下記について、私たちは2月23日に厚労省で緊急記者会見を行いました。

 中央社会保険医療協議会の前田雅英氏の国会同意人事案について、野党各党が再任を「不同意」としましたが、その理由が明確ではありません。新聞報道によれば、民主党は「刑法の専門家として医療関係者を委縮させる発言が目立つ」(共同通信)「刑法の専門家だが、医療事故対応は刑法的アプローチではあわない面もある」(読売新聞)「医療問題全般を議論するのにバランス感覚点で適性を欠く」(毎日新聞)と話したそうですが、公式の場での国民に対する説明が全くありません。
 今回の不同意は、実質的に「医療版事故調査機関」づくりへの攻撃を意図したものではないかと危惧するので、私たち医療事故被害者は見過しにはできません。
 現在、医療事故被害者たちの長年の願いを受けて始まった医療版事故調の議論が、被害者たちの声と、誠実な医療関係者たちとの真摯な議論によって前進しつつあります。前田氏は、医療版事故調の設立に関する厚生労働省検討会の座長をされており、中医協の人事であるにもかかわらず、医療版事故調に関する発言が不同意の原因であるように報じられています。
 前田氏の医療版事故調に関する発言が不同意理由なら、その具体的文言を厚労省検討会の議事録から指摘し、責任政党としてその判断理由をきちんと説明すべきです。わたしたちは、厚労省検討会における前田氏の発言は、医療者と患者・市民の双方に対してバランス感覚があり、また医療者を萎縮させるような発言をしたことはないと認識しています。医療と司法の関係が大きな課題となっている検討会の座長として公正・中立にまとめる姿勢があり、適格な判断をされています。
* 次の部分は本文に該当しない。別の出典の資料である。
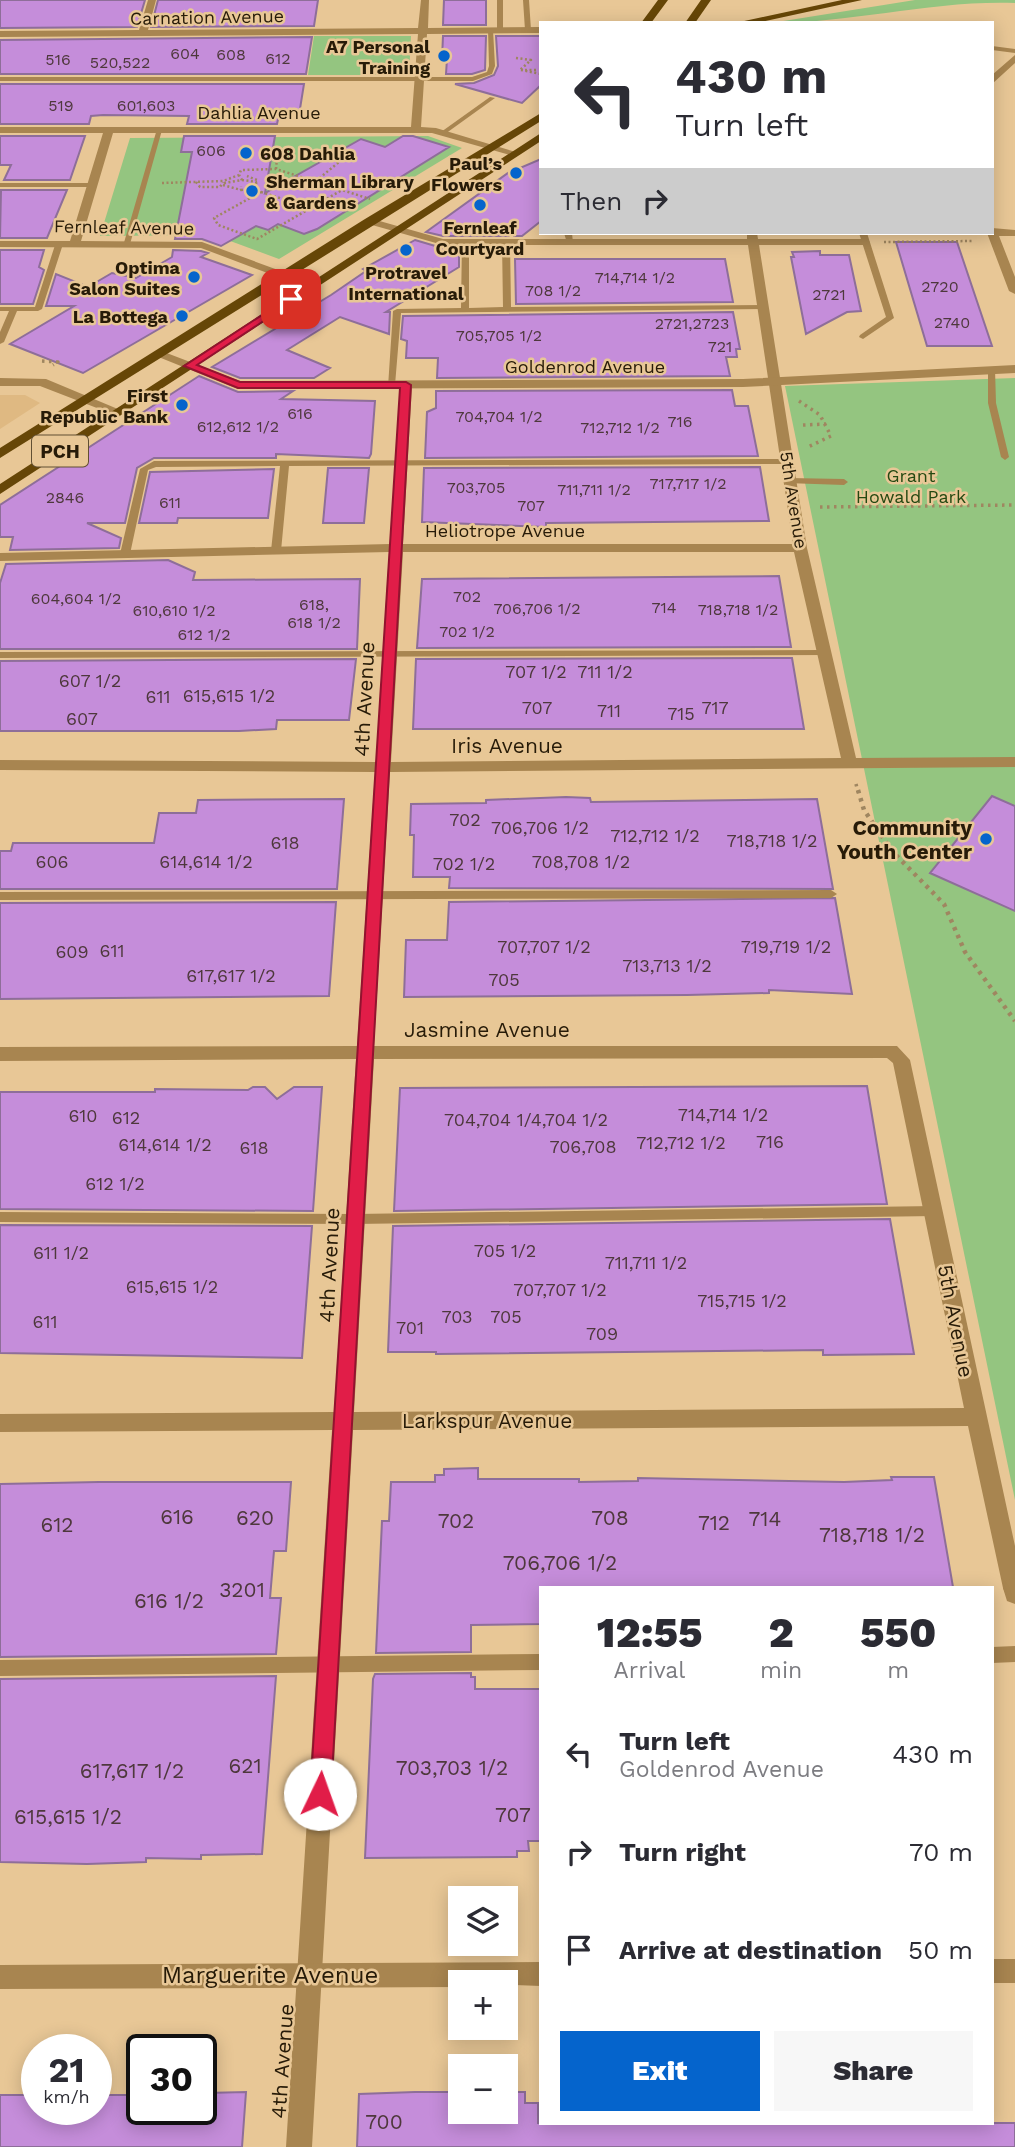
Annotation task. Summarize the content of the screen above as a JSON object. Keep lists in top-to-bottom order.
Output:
{
  "streets": {
    "highway": ["PCH"],
    "street": [
      "Carnation Avenue",
      "Dahlia Avenue",
      "Fernleaf Avenue",
      "Goldenrod Avenue",
      "5th Avenue",
      "Heliotrope Avenue",
      "4th Avenue",
      "Iris Avenue",
      "Jasmine Avenue",
      "Larkspur Avenue",
      "Marguerite Avenue"
    ]
  },
  "crossings": [
    ["Dahlia Avenue", "PCH"],
    ["Fernleaf Avenue", "PCH"],
    ["Goldenrod Avenue", "PCH"],
    ["Goldenrod Avenue", "5th Avenue"],
    ["Goldenrod Avenue", "4th Avenue"],
    ["5th Avenue", "Heliotrope Avenue"],
    ["5th Avenue", "Iris Avenue"],
    ["5th Avenue", "Jasmine Avenue"],
    ["5th Avenue", "Larkspur Avenue"],
    ["Heliotrope Avenue", "4th Avenue"],
    ["4th Avenue", "Iris Avenue"],
    ["4th Avenue", "Jasmine Avenue"],
    ["4th Avenue", "Larkspur Avenue"],
    ["4th Avenue", "Marguerite Avenue"]
  ],
  "parks": ["Grant Howald Park"],
  "places": [
    "A7 Personal Training",
    "608 Dahlia",
    "Paul’s Flowers",
    "Sherman Library & Gardens",
    "Fernleaf Courtyard",
    "Protravel International",
    "Optima Salon Suites",
    "La Bottega",
    "First Republic Bank",
    "Community Youth Center"
  ],
  "house_numbers": [
    "604",
    "608",
    "612",
    "516",
    "520,522",
    "519",
    "601,603",
    "606",
    "714,714 1/2",
    "2720",
    "708 1/2",
    "2721",
    "2740",
    "2721,2723",
    "705,705 1/2",
    "721",
    "616",
    "704,704 1/2",
    "716",
    "612,612 1/2",
    "712,712 1/2",
    "717,717 1/2",
    "703,705",
    "711,711 1/2",
    "2846",
    "611",
    "707",
    "702",
    "604,604 1/2",
    "618, 618 1/2",
    "714",
    "706,706 1/2",
    "718,718 1/2",
    "610,610 1/2",
    "702 1/2",
    "612 1/2",
    "707 1/2",
    "711 1/2",
    "607 1/2",
    "615,615 1/2",
    "611",
    "707",
    "717",
    "711",
    "715",
    "607",
    "702",
    "706,706 1/2",
    "712,712 1/2",
    "718,718 1/2",
    "618",
    "606",
    "614,614 1/2",
    "708,708 1/2",
    "702 1/2",
    "707,707 1/2",
    "719,719 1/2",
    "611",
    "609",
    "713,713 1/2",
    "617,617 1/2",
    "705",
    "714,714 1/2",
    "610",
    "612",
    "704,704 1/4,704 1/2",
    "716",
    "712,712 1/2",
    "614,614 1/2",
    "706,708",
    "618",
    "612 1/2",
    "705 1/2",
    "611 1/2",
    "711,711 1/2",
    "615,615 1/2",
    "707,707 1/2",
    "715,715 1/2",
    "703",
    "705",
    "611",
    "701",
    "709",
    "616",
    "620",
    "708",
    "714",
    "702",
    "712",
    "612",
    "718,718 1/2",
    "706,706 1/2",
    "3201",
    "616 1/2",
    "621",
    "703,703 1/2",
    "617,617 1/2",
    "707",
    "615,615 1/2",
    "700"
  ],
  "page": {
    "turn": ["430 m", "Turn left"],
    "then": "Then",
    "eta": [
      "12:55",
      "Arrival",
      "2",
      "min",
      "550",
      "m"
    ],
    "list": [
      {
        "name": "Turn left",
        "note": "Goldenrod Avenue",
        "value": "430 m"
      },
      {
        "name": "Turn right",
        "value": "70 m"
      },
      {
        "name": "Arrive at destination",
        "value": "50 m"
      }
    ],
    "map_buttons": ["+", "−"],
    "buttons": ["Exit", "Share"],
    "speed": "21 km/h",
    "limit": "30"
  }
}
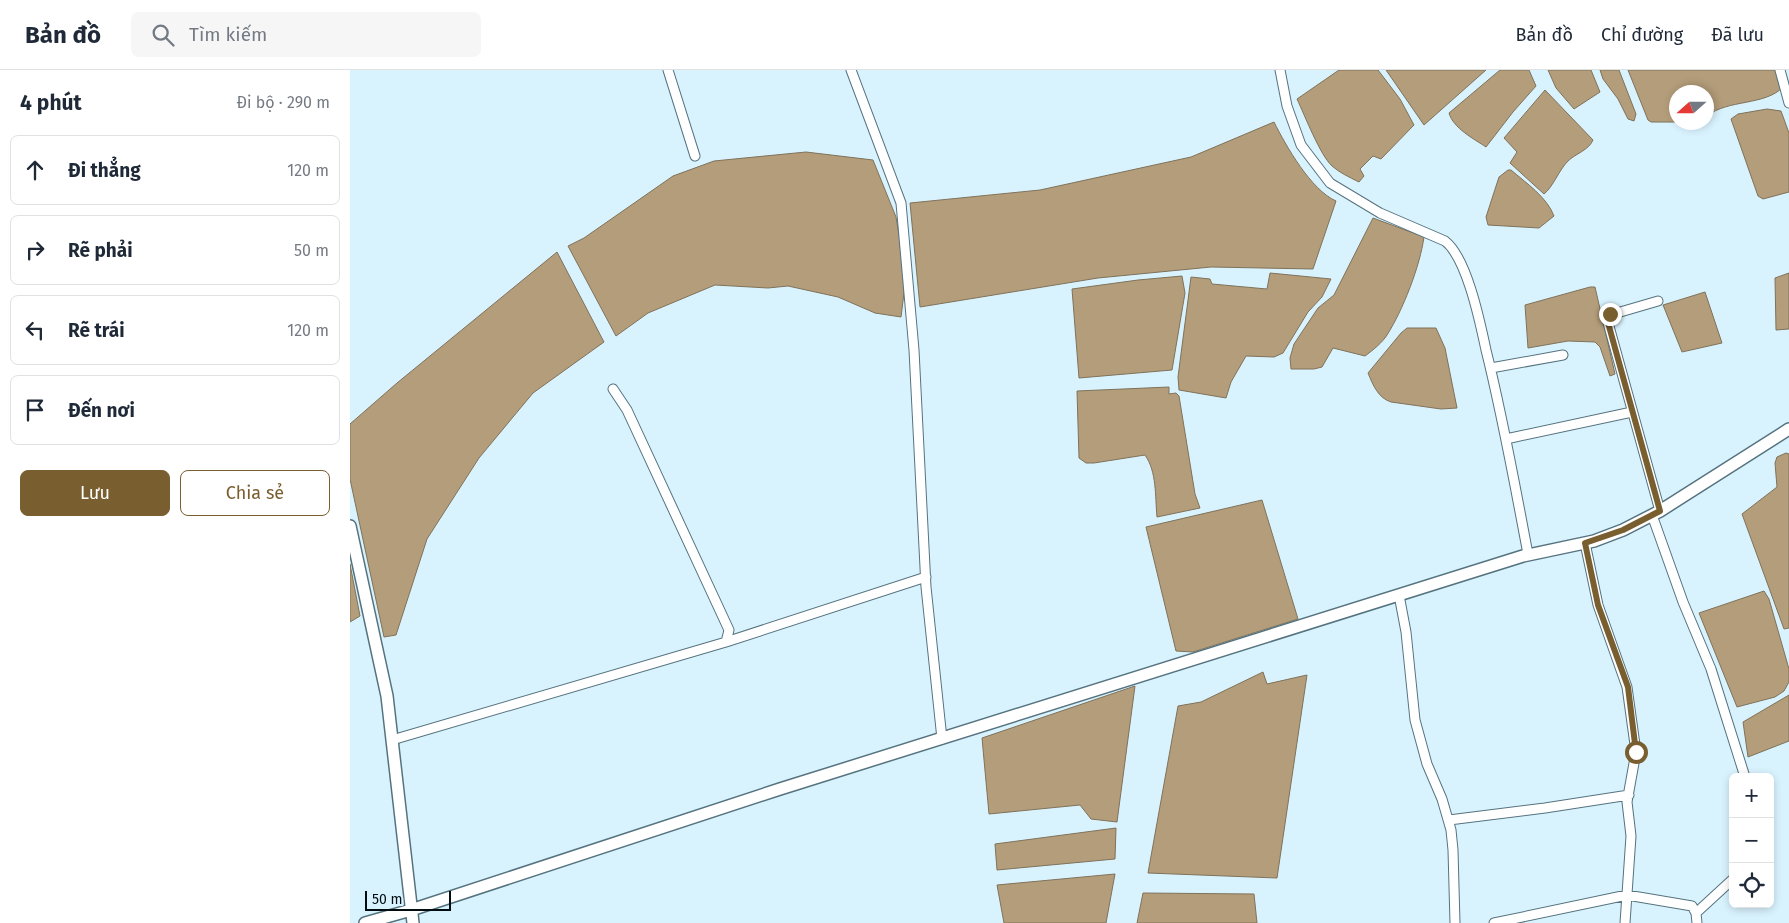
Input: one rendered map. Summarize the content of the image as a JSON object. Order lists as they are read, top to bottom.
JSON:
{
  "scale_bar": "50 m",
  "north": "left",
  "page": {
    "header": "Bản đồ",
    "search": "Tìm kiếm",
    "nav": ["Bản đồ", "Chỉ đường", "Đã lưu"],
    "heading": ["4 phút", "Đi bộ · 290 m"],
    "list": [
      ["Đi thẳng", "120 m"],
      ["Rẽ phải", "50 m"],
      ["Rẽ trái", "120 m"],
      "Đến nơi"
    ],
    "buttons": ["Lưu", "Chia sẻ"],
    "map_buttons": ["+", "−"],
    "scale": "50 m"
  }
}
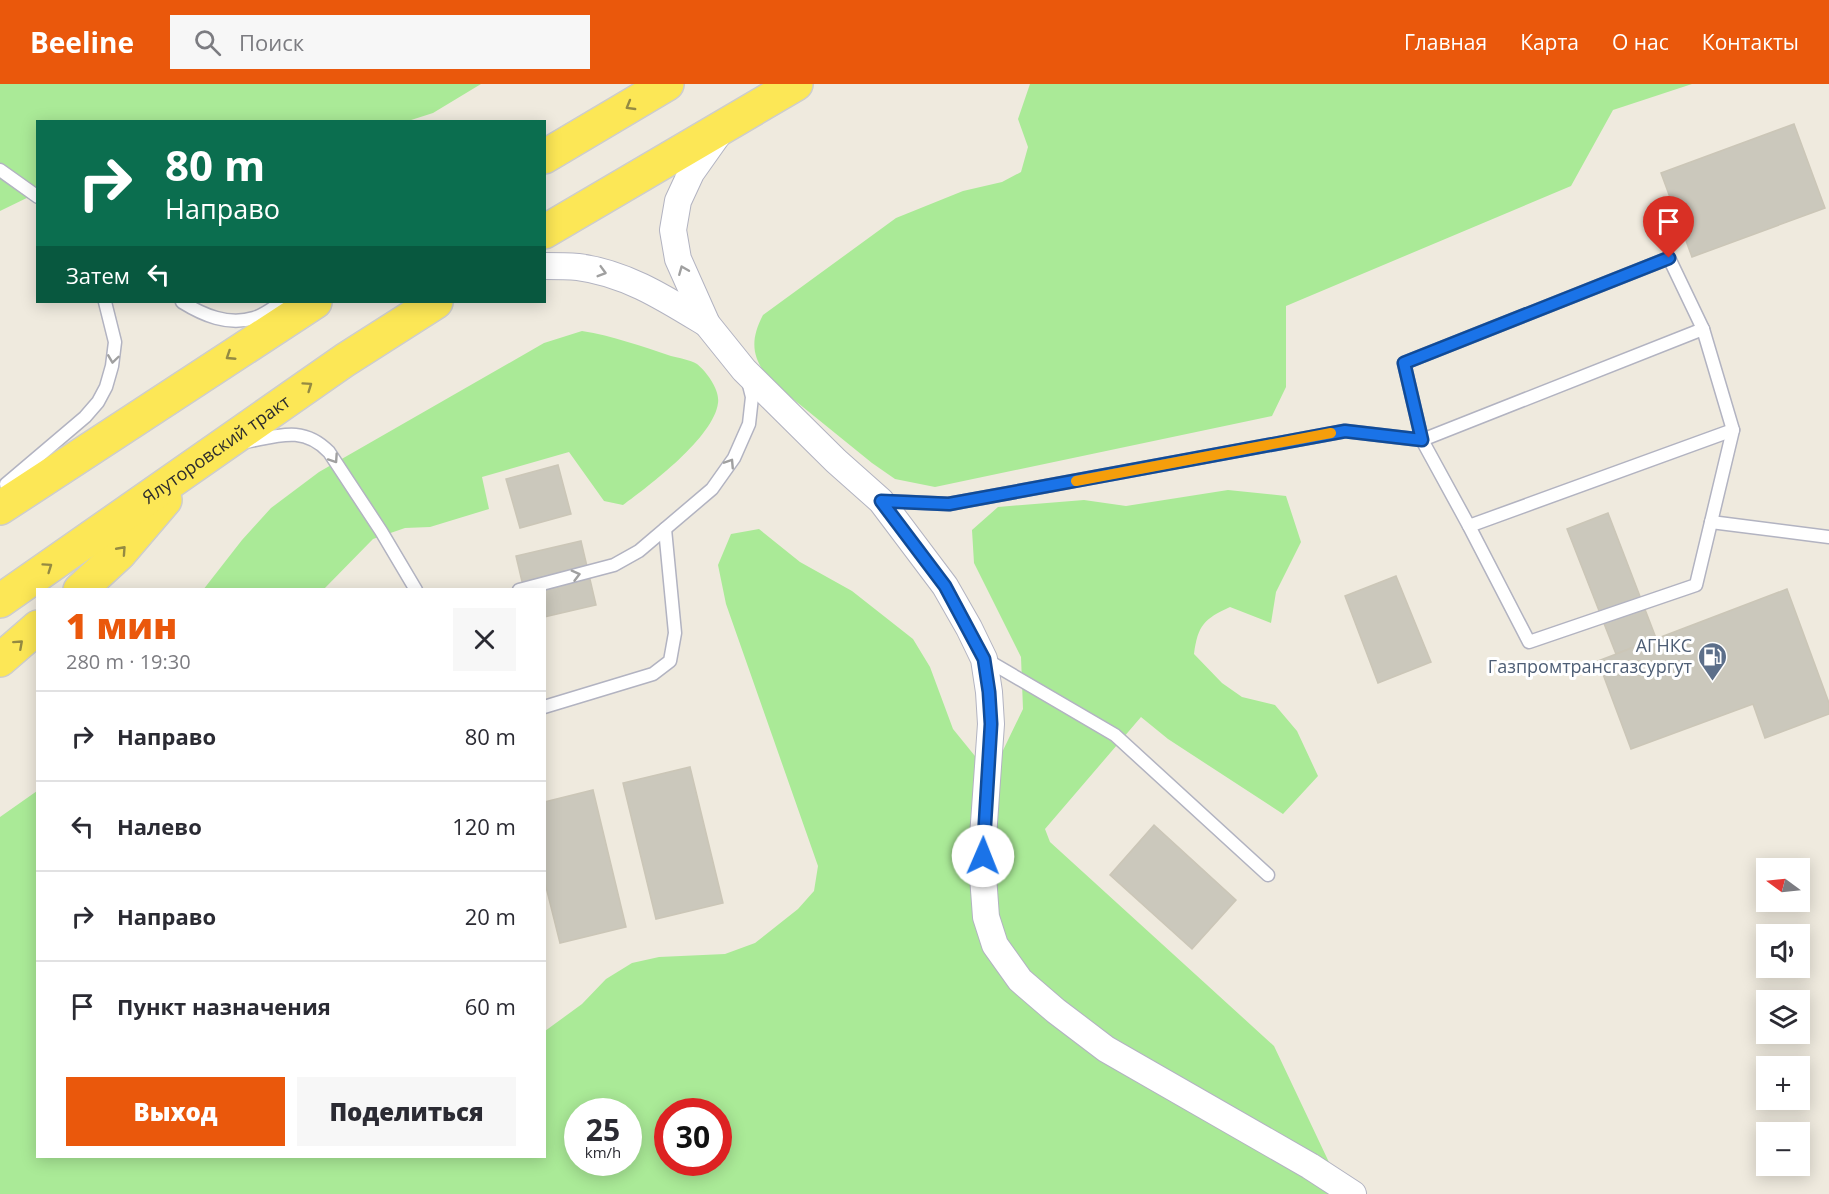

 なお、インターネットのメールマガジンやブログなど医療被害者や正論を発言する良識ある医療関係者たちに対する偏見や誹謗中傷が大量に流される中、前田氏は、忍耐強く議論を整理して進めてくれています。
 以上のことから、患医連は、反対をした各党に対して、以下の三点を強く要望します
1)「前田氏は不適格な言動がある」と主張するのであれば、中医協委員として不適格であるとする具体的言動を指摘し、説明してください。もし、前田氏の医療版事故調に関する発言が不同意理由なら、その具体的文言を厚労省検討会の議事録から指摘し、その判断理由を説明してください。
2)どのように党内で審議し、機関決定をされたかを説明してください。
3)上記2点に関しまして、公式見解を公開してください。そして、ご回答などについて、私たちとの懇談の場を設定してくださいますようお願いいたします。